December 6, 2022
Ithaca, NY | 41°F


Rustic Overtones return

The Maine-based Rustic Overtones formed in the early 1990s and enjoyed a wave of success throughout the decade. The seven-piece group recently reunited after breaking up in 2002 and will bring its horn-fueled sound to The Haunt tomorrow. Staff Writer Byard Duncan spoke to lead singer Dave Gutter about the band’s long history and more recent news.

The Rustic Overtones played at The Haunt on April 4.

Byard Duncan: You guys had some problems with labels, which led to each member going his separate way. What inspired you to keep going?
Dave Gutter: Um, I don’t know. … You burn a couple pancakes before you get a good one, I guess.

BD: It was a pretty lengthy hiatus before the release of your latest album. How did that time apart affect your songwriting process?

DG: I think it made it better. We got better as songwriters because we went into, you know, songwriting individually rather than just as a band … So where normally I would bounce an idea off Tony [McNaboe] or Ryan [Zoidis], they were no longer there, and we had to all kind of hold our own. When we got back together, you know … [it was] definitely a different process as far as writing songs. … It was kind of like riding a bike again. It came back together pretty easy, but we’re all definitely more proficient after those four or five years.

BD: How are you guys keeping it fresh on the road this time around?

DG: Fresh? We’ve got a lot of … stuff off the new record, and actually we’re incorporating some of the songs we hadn’t played for the previous tours and stuff that were on our records that we just kinda brought back to life. … You keep it fresh by just being excited to play every night and giving a high-energy performance.

BD: Are you writing new material?

DG: We just got done building a studio up in Portland, [Maine,] — where we’re from — and we’ve been writing a whole bunch of new stuff. Probably 10 or 12 songs already for our next record.

BD: Rustic Overtones has a very eclectic sound. From which directions are you guys coming?

DG: Our main influence right now as far as songwriting goes is … not as much to watch everyone else for what to do, but kinda watch what not to do. Because there’s just a lot of crap out there, so we just try to make music that’s “not crap.”

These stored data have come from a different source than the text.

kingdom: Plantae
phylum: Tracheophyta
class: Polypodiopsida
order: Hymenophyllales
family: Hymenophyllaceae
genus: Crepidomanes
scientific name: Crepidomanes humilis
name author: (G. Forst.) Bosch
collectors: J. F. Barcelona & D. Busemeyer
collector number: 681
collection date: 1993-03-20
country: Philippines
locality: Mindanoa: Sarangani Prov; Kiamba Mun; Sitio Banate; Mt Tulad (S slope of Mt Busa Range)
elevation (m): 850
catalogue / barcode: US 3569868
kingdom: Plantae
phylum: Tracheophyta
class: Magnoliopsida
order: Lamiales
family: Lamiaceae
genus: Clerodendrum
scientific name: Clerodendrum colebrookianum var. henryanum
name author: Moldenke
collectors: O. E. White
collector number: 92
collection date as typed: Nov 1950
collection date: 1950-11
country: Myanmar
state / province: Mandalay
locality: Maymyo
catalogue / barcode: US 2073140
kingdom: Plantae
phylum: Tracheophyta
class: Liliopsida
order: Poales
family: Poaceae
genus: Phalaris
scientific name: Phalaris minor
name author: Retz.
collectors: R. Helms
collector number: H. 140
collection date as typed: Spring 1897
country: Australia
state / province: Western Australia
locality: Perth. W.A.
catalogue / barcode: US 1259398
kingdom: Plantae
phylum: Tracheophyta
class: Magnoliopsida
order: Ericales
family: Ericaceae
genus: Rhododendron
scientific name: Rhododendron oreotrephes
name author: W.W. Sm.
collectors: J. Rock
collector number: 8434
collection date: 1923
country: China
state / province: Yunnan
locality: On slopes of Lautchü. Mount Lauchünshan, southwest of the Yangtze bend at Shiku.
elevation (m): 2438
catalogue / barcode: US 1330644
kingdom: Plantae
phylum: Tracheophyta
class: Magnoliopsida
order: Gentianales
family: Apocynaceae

BD: Who are your main influences?

DG: As far as influences, I mean there’s stuff we all grew up on, you know: Beatles, punk rock, jazz, James Brown is all stuff that kind of formed our musical taste. It’s all pretty much the same now. And I don’t think anything’s come out in the five years that we weren’t playing that really changed my mind about music.

BD: Any plans for the future?

DG: We’re always working on new stuff in the studio and writing. You know with all the other groups, are still alive and well, but we just do all of it — but yeah we just keep playing music and making records. There’s a lot of us and a lot of ideas, so we want to have a big Rustic Overtones factory that will just keep spitting out music.

BD: What’s your craziest Rustic Overtones memory?

DG: I mean there’s a lot of really crazy ones. … So far on this tour we’ve seen a girl get hit by a car, we saw a girl get a Brazilian bikini wax in the middle of a club — by one of our band members — … and we saw a car spin out on the highway going about 100 [mph]. … But those are just the last three days. I mean, there’s years of that sort of thing that I can piece together, but working with David Bowie was a huge, huge thing, and that’s now available on our vinyl release of the “Lead Paint” single. … We just shot a video for “Letter to the President,” and it’s gonna be mostly streaming online stuff for right now, but that was … a fun experience, and that will be out soon.

Rustic Overtones will perform at 9 p.m. tomorrow at The Haunt, 702 Willow Ave. Tickets are $15.